Aim: To optimize the design of antisense drug targeting protein kinase C-alpha (PKC-alpha) mRNA and obtain better antisense drugs than ISIS3521 that is undergoing clinical trials.
Methods: RNAstructure (version 3.21, 1999) was utilized to predict the optimal and suboptimal secondary structures of human PKC alpha mRNA (GenBank, X52479), and 29 antisense phosphorothioate oligodeoxynucleotides (S-ODN) targeting the secondary structural elements, 3 partly matched S-ODN and 1 scrambled 3521 were designed. ISIS3521 was set as positive control. Mean (n = 3-5) 50% inhibitory effects on proliferation of A549 cells (IC50) of S-ODN were evaluated. Free energies (delta G degree 37) relating to the target secondary structural elements were calculated according to the nearest neighbor model. The quantitative structure-activity relationship (QSAR) analysis through multiple regression was obtained by SPSS.

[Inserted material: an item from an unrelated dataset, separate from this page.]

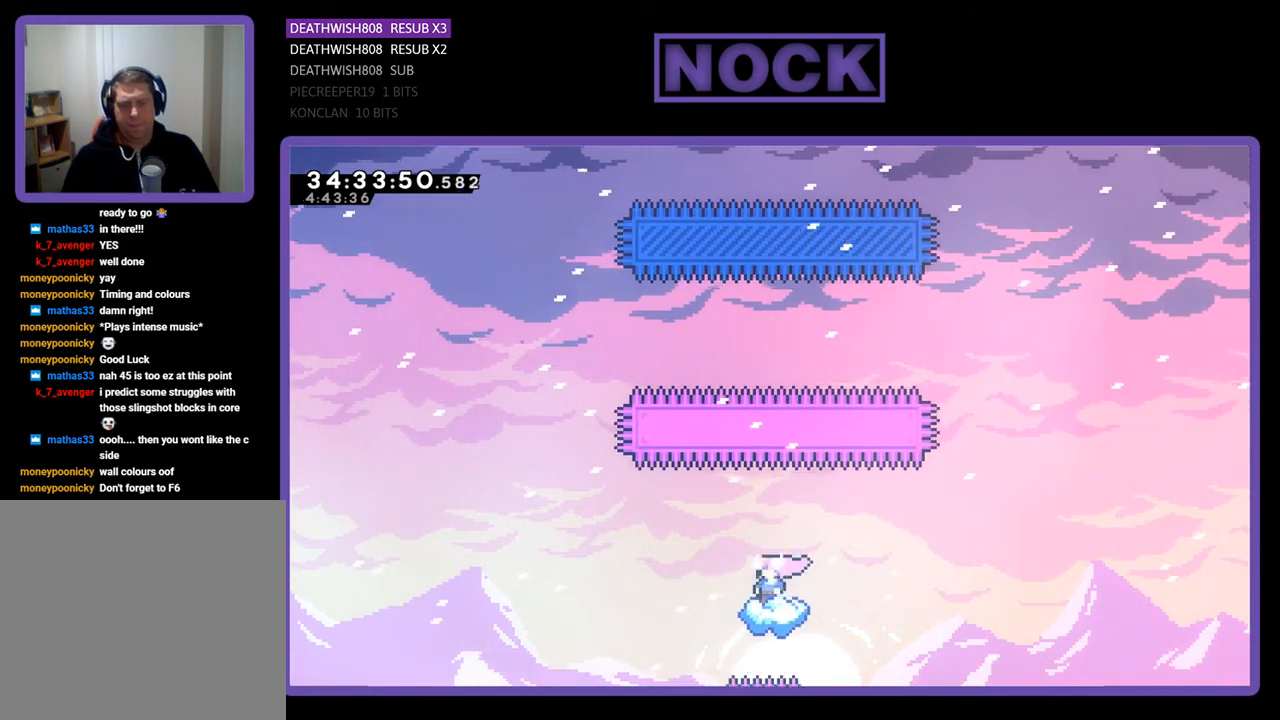
{"buttons": ["CROSS", "R2"], "events": [[300, "CROSS", "down"]]}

Results: Three S-ODN; (5'-AGCCCA-GCCGCTTGGCTGGG-3', 5'-AGGAGTGCAGCTGC-GTCAAG-3', 5'-TCAGAGGG-ACTGATGACTTT-3') had lower IC50[(48 +/- 7), (50 +/- 4), (64 +/- 2.7) nmol.L-1, respectively] than that of ISIS3521 [(81 +/- 25) nmol.L-1]. The number of bases comprising the target secondary structural element bulge loop, internal loop, and knot, the free energy of S-ODN (delta G degree 37S), and reaction (delta G degree 37R) were important parameters in QSAR equation. In the multiple regression, R was 0.68, P = 0.0193. Not tally with the equation, two S-ODN (5'-TCAAATGGAGG-CTGCCCGGC-3', 5'-AAAACGTCAGCCATGGTCCC-3') with favorable target structures and delta G degree 37 did not behave good activities.
Conclusion: Computer aided design was helpful to obtain S-ODN with better in vitro effect than current positive drug. The degree of instability of secondary structural elements and delta G degree 37 were important factors for drug activity. Other important factors needed for further investigation.